**Problem statement:**
Will you extract the entries word for word? Images should not appear in the copy.

[Absolute pixel coordinate data]
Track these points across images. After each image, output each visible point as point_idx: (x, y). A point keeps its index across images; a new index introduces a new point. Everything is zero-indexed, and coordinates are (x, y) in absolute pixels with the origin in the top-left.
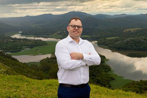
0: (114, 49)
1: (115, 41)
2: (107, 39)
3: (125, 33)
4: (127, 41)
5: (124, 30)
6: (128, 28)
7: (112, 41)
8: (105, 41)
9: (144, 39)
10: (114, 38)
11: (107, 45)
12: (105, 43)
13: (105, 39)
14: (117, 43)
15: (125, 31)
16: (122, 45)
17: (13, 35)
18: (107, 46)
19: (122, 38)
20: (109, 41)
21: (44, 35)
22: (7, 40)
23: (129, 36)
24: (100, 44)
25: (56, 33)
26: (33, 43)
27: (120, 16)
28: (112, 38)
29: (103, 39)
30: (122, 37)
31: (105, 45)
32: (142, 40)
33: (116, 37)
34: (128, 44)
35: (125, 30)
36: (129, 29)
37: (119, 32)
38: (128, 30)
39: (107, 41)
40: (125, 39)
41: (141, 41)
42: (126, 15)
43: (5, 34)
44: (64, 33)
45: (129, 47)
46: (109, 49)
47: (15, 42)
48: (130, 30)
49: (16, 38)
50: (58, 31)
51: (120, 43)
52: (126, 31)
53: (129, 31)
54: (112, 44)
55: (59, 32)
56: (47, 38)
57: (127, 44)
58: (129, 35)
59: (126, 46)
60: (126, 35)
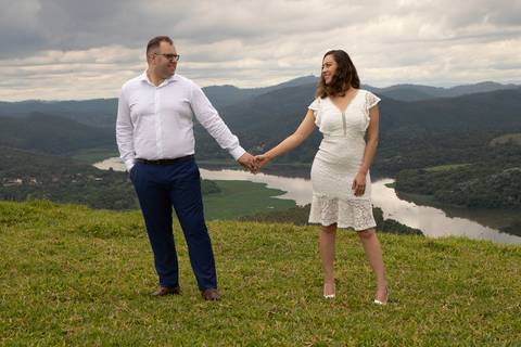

**Answer:**
Track these points across images. After each image, output each visible point as point_idx: (x, y). A point keeps its index across images; a new index introduces a new point. Everything is zero-indexed, and coordinates are (x, y) in absolute pixels with the origin in the top-left.
0: (114, 49)
1: (115, 41)
2: (107, 39)
3: (125, 33)
4: (127, 41)
5: (124, 30)
6: (128, 28)
7: (112, 41)
8: (105, 41)
9: (144, 39)
10: (114, 38)
11: (107, 45)
12: (105, 43)
13: (105, 39)
14: (117, 43)
15: (125, 31)
16: (122, 45)
17: (13, 35)
18: (107, 46)
19: (122, 38)
20: (109, 41)
21: (44, 35)
22: (7, 40)
23: (129, 36)
24: (100, 44)
25: (56, 33)
26: (33, 43)
27: (120, 16)
28: (112, 38)
29: (103, 39)
30: (122, 37)
31: (105, 45)
32: (142, 40)
33: (116, 37)
34: (128, 44)
35: (125, 30)
36: (129, 29)
37: (119, 32)
38: (128, 30)
39: (107, 41)
40: (125, 39)
41: (141, 41)
42: (126, 15)
43: (5, 34)
44: (64, 33)
45: (129, 47)
46: (109, 49)
47: (15, 42)
48: (130, 30)
49: (16, 38)
50: (58, 31)
51: (120, 43)
52: (126, 31)
53: (129, 31)
54: (112, 44)
55: (59, 32)
56: (47, 38)
57: (127, 44)
58: (129, 35)
59: (126, 46)
60: (126, 35)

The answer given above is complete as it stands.